Waste is being emptied from the leak-prone single-shell tanks, some of which date to World War II, and stored in the double-shell tanks until the waste can be treated for disposal. But with delays in building the vitrification plant to treat the waste, the double-shell tanks are nearing capacity.

At least one of the single-shell tanks is leaking waste into the ground and more than 60 are suspected of leaking in the past.

But DOE does not believe that waste in the double-shell tank, Tank AY-102, has breached the outer containment shell to reach the soil.

It characterized the interior leak as “small” in a statement released Friday. This past spring it estimated the leak at 190 to 520 gallons of waste, but said a significant portion of the liquid has evaporated, leaving an estimated 20 to 50 gallons of drying waste between the shells.

DOE has installed a pump that could drain liquid waste from the tank.

However, as long as 151,000 gallons of radioactive sludge remain in that tank, some of the 680,000 gallons of liquid also will need to be left in the tank to help cool it. The sludge generates heat as it radioactively decays, and heat can increase corrosion rates in the tank and contribute to generating potentially flammable hydrogen gas.

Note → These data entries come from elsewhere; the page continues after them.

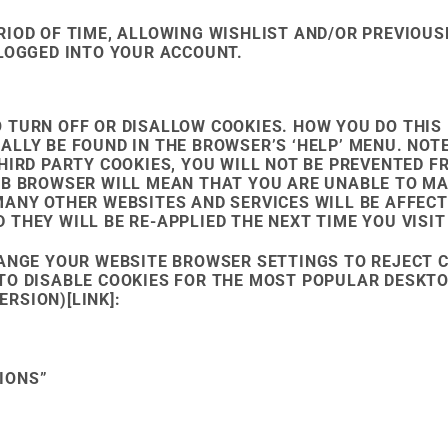
IOD OF TIME, ALLOWING WISHLIST AND/OR PREVIOUS
 LOGGED INTO YOUR ACCOUNT.
 TURN OFF OR DISALLOW COOKIES. HOW YOU DO THIS
ALLY BE FOUND IN THE BROWSER’S ‘HELP’ MENU. NO
THIRD PARTY COOKIES, YOU WILL NOT BE PREVENTED
EB BROWSER WILL MEAN THAT YOU ARE UNABLE TO M
MANY OTHER WEBSITES AND SERVICES WILL BE AFFECT
THEY WILL BE RE-APPLIED THE NEXT TIME YOU VISIT
HANGE YOUR WEBSITE BROWSER SETTINGS TO REJECT C
TO DISABLE COOKIES FOR THE MOST POPULAR DESKTO
RSION)[LINK]:
IONS”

The Defense Nuclear Facilities Safety Board has questioned DOE assumptions about pumping out some of the liquid waste, finding there are uncertainties about what a change in temperature, pressure or chemistry would mean to the rate of leaking and to the physical condition of the tank, which is more than 40 years old.

To prepare to also remove sludge from the tank, DOE estimated it needs another 18 to 20 months.

In the meantime DOE continues to monitor the tank. The agency said it does weekly visual surveys and has worked with private industry to develop a robotic crawler that has been sent into the small channels within the tank’s leak detection pit system to collect information.

There are risks to waiting to empty the double-shell tank, according to the state’s letter.

The leak has the potential to clog ventilation channels, undermining the ability to moderate the heat in the tank and leading to greater corrosion of the tank bottom. The outer shell of the tank is thinner than its inner shell.

DOE does not appear to have a plan for what to do if the ventilation channels clog or to predict how long the outer shell will hold, the state said.

The state accepts that DOE was unable to immediately begin pumping waste from the tank when the interior leak was discovered and that some safety issues may need to be resolved to pump the tank.

“However, this does not relieve you from the regulatory requirement to remove it at the earliest practicable time,” the state said. “We cannot support merely waiting for conditions to worsen before taking action.”